Your assignment:
Return only the lines of the data below from the line with "0: (356, 126)" up to and including the line with "4: (57, 29)", exactly as written, with the pictures omitted.

====

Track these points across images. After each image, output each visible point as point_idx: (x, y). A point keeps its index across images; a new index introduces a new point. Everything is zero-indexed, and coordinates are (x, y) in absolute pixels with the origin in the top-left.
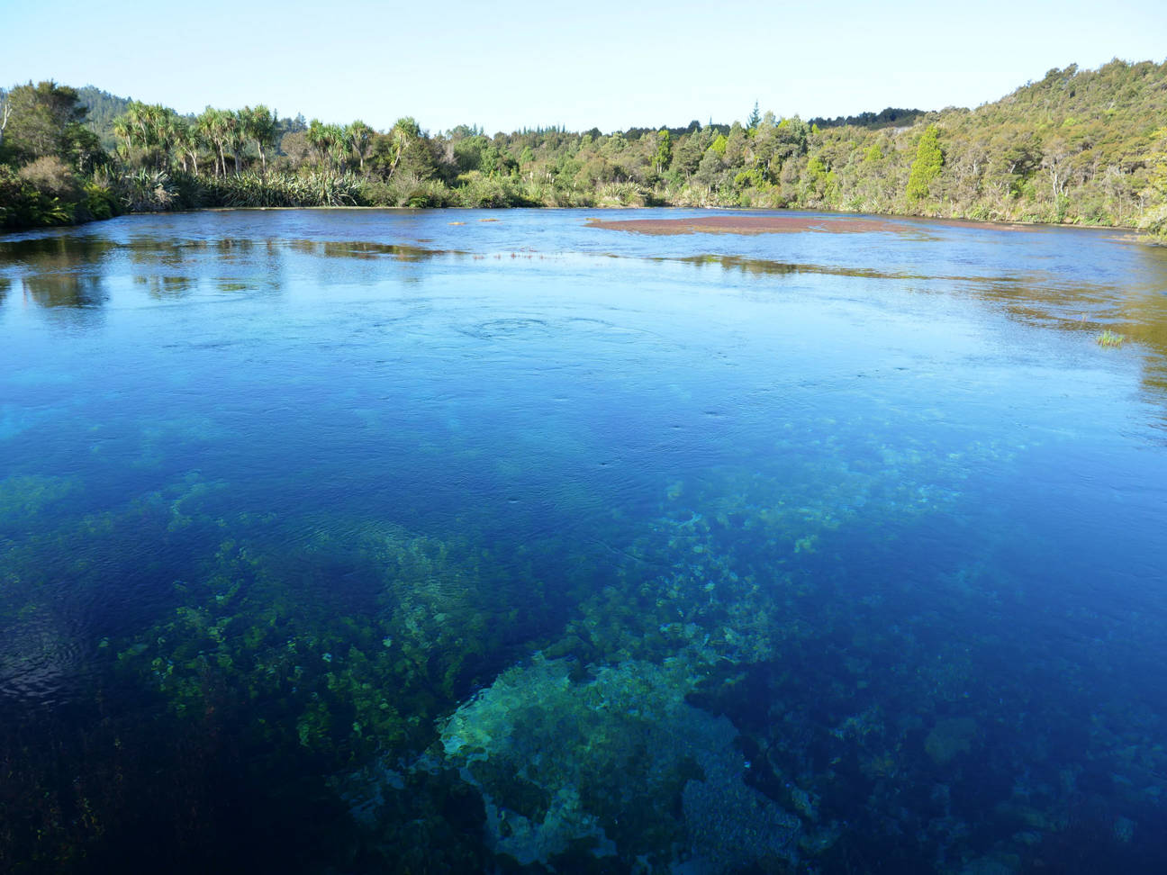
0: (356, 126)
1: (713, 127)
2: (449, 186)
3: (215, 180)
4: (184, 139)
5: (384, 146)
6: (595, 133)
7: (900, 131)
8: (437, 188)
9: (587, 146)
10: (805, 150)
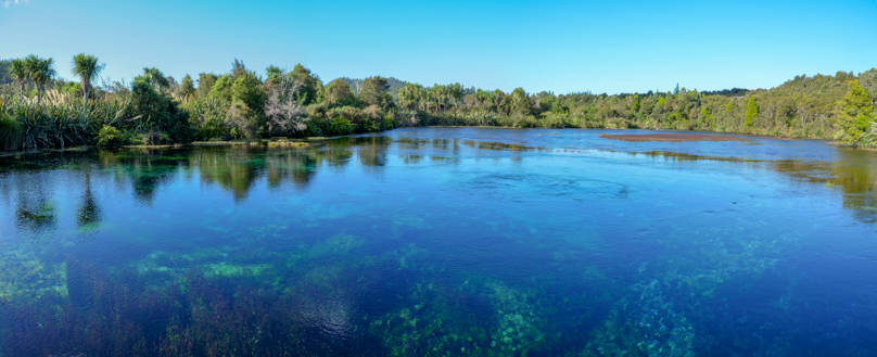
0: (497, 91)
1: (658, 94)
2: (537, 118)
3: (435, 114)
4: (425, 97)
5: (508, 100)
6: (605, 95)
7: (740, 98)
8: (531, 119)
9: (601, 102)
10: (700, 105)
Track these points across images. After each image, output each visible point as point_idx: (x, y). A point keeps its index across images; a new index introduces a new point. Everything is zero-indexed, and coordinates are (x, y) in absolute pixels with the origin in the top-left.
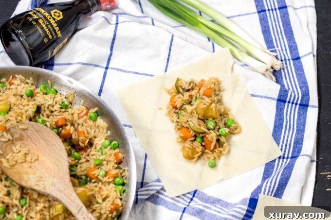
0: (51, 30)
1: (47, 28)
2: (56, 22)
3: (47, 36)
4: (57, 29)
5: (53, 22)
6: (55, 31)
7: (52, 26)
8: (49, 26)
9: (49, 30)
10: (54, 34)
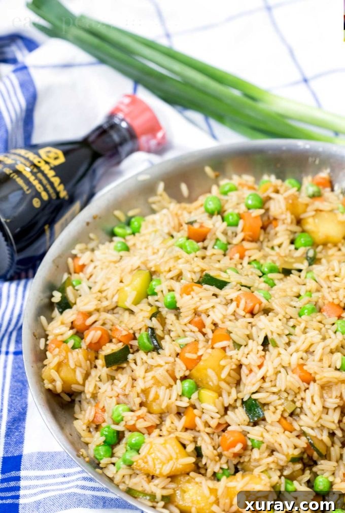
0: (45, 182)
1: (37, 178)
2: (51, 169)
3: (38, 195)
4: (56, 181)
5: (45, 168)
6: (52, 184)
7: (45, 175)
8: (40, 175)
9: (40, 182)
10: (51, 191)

====

Result for this task:
0: (356, 126)
1: (713, 127)
2: (449, 186)
3: (215, 180)
4: (184, 139)
5: (384, 146)
6: (595, 133)
7: (900, 131)
8: (437, 188)
9: (587, 146)
10: (805, 150)
0: (497, 91)
1: (658, 94)
2: (537, 118)
3: (435, 114)
4: (425, 97)
5: (508, 100)
6: (605, 95)
7: (740, 98)
8: (531, 119)
9: (601, 102)
10: (700, 105)
Track these points across images. After each image, output each visible point as point_idx: (x, y). A point keeps its index across images; a new index introduces a new point. Everything is zero-indexed, and coordinates are (x, y) in absolute pixels with the origin in the top-left.
0: (51, 30)
1: (47, 28)
2: (56, 22)
3: (47, 36)
4: (57, 29)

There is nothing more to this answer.